Insurers advised on risk models
August 25, 2007 by admin
Filed under News, News-Insurance
With Hurricane Dean having caused havoc across the Caribbean in the past week, along with forest fires caused by the Mediterranean heatwave – not to mention the two disastrous floods in southern England last month and in June – this summer has been marked by an unusually high amount of natural disasters.
Insurance companies have been left to count the costs, with the two UK floods alone estimated to set them back £2.5 billion, according to figures from the Association of British Insurers (ABI).
Today, investments company F&C warned insurers that, with the seemingly higher incidences of natural disasters, they will need to adjust their risk models accordingly.

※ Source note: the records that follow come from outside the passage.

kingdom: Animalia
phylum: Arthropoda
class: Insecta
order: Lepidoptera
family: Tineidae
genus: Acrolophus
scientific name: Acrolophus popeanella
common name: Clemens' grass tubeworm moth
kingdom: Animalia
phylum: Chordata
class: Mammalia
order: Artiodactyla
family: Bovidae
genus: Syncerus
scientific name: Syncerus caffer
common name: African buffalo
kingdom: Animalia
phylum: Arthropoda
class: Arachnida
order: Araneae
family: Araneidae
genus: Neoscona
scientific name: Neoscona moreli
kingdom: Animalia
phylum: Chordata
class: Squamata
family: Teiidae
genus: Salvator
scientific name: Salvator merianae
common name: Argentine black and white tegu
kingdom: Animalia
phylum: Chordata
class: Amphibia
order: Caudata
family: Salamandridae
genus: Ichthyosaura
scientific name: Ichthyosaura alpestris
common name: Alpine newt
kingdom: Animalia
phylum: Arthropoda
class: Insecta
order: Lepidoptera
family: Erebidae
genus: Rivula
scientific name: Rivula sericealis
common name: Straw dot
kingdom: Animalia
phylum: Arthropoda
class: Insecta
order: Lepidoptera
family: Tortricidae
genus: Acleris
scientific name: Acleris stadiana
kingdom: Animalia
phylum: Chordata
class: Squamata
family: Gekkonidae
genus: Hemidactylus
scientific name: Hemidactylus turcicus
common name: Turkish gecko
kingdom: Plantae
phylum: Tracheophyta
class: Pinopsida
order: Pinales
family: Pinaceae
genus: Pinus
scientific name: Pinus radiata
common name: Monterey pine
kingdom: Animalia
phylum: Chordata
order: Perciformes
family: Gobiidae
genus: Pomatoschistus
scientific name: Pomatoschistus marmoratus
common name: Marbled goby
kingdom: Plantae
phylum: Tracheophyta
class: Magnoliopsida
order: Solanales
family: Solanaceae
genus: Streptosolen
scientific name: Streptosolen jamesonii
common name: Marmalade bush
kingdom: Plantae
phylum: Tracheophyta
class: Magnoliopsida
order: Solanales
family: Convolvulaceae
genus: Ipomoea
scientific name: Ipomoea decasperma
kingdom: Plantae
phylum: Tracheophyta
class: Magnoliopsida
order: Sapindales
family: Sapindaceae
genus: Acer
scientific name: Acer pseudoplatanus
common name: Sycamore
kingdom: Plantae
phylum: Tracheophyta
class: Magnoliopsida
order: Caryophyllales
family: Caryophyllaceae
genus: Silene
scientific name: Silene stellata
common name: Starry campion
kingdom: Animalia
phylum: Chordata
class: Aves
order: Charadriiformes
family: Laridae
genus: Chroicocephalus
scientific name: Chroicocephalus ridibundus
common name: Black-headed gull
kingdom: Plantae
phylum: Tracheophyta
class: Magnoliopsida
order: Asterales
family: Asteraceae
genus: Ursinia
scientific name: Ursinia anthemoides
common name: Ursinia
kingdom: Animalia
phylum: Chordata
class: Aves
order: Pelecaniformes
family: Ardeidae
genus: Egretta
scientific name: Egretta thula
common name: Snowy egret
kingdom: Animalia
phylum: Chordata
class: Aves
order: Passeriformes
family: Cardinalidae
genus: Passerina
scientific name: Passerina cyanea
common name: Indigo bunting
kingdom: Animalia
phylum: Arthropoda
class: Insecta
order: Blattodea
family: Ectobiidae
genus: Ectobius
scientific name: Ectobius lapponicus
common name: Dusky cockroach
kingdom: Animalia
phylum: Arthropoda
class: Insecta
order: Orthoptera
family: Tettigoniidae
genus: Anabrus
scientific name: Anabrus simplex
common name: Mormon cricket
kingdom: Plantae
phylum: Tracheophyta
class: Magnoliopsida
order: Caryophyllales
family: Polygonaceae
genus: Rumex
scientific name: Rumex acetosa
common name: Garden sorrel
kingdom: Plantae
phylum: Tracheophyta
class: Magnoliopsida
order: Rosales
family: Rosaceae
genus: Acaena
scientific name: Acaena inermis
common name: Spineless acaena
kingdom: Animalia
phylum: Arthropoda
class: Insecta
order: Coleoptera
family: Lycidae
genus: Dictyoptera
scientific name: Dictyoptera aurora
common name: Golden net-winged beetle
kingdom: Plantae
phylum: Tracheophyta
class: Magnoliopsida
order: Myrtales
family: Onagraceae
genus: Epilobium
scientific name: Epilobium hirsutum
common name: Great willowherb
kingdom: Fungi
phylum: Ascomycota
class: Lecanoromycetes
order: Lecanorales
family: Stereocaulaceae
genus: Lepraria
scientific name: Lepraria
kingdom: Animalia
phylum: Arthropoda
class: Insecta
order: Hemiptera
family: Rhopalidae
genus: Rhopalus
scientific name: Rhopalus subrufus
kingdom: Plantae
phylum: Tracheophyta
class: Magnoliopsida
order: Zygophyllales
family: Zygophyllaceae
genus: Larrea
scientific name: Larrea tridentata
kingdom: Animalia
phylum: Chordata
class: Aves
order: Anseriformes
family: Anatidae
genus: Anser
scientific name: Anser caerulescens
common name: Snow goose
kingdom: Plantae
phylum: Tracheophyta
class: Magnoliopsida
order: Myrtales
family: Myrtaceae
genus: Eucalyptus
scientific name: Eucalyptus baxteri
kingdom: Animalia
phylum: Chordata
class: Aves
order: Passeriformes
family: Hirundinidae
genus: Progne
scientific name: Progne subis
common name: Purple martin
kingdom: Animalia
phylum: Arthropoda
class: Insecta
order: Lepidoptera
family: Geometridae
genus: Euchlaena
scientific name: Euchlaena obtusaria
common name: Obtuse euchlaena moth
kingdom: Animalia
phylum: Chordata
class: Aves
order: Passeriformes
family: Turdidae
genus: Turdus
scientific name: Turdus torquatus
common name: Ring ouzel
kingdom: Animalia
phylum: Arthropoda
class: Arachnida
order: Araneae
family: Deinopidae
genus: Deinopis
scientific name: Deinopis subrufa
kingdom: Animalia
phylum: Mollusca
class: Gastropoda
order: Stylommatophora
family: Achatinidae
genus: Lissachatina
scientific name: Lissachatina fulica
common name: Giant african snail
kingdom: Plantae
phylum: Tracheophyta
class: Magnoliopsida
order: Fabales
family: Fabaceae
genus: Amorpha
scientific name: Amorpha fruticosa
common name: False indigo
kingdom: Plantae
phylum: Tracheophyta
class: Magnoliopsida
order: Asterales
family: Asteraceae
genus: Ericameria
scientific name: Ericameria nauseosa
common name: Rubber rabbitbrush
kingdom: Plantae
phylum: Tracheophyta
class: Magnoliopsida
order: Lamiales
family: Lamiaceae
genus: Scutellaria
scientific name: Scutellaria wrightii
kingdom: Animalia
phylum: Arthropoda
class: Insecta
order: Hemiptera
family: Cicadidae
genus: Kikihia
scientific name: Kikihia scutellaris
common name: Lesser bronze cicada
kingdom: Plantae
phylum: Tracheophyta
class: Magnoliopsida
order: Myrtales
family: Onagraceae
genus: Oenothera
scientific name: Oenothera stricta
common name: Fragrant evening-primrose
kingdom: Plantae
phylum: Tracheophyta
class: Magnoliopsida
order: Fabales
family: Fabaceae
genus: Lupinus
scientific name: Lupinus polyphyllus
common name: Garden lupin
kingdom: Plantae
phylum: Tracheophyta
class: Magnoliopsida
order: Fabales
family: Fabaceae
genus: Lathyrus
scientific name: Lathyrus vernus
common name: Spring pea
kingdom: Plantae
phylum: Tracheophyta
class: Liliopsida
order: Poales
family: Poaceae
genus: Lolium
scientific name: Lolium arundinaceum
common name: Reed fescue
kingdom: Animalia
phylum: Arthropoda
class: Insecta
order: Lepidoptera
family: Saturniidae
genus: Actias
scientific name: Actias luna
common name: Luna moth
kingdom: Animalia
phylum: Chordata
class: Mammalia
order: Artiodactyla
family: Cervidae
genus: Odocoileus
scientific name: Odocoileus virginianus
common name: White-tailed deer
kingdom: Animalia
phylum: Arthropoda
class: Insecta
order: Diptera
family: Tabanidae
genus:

Associate director in the firm’s governance and sustainable investment team Vicki Bakhshi said: “The good news is that the sector is starting to wake up, and some risk models are now beginning to be amended. But the question is: which will change faster, the way the insurance sector operates or the weather?
“Despite the change in climate conditions, the risk models used by insurers are almost entirely based on historical patterns, not on climate science, and they do not take into account this upward shift in the risks,” she added.
“This means insurers might be underpricing risk. And some may also be underestimating the amount of capital they need to survive the kind of mega-catastrophes that are more likely to occur as a result of climate change.”
F&C also announced today that it has been conducting research into how insurance companies are responding to climate change, and will be publishing a report on it soon.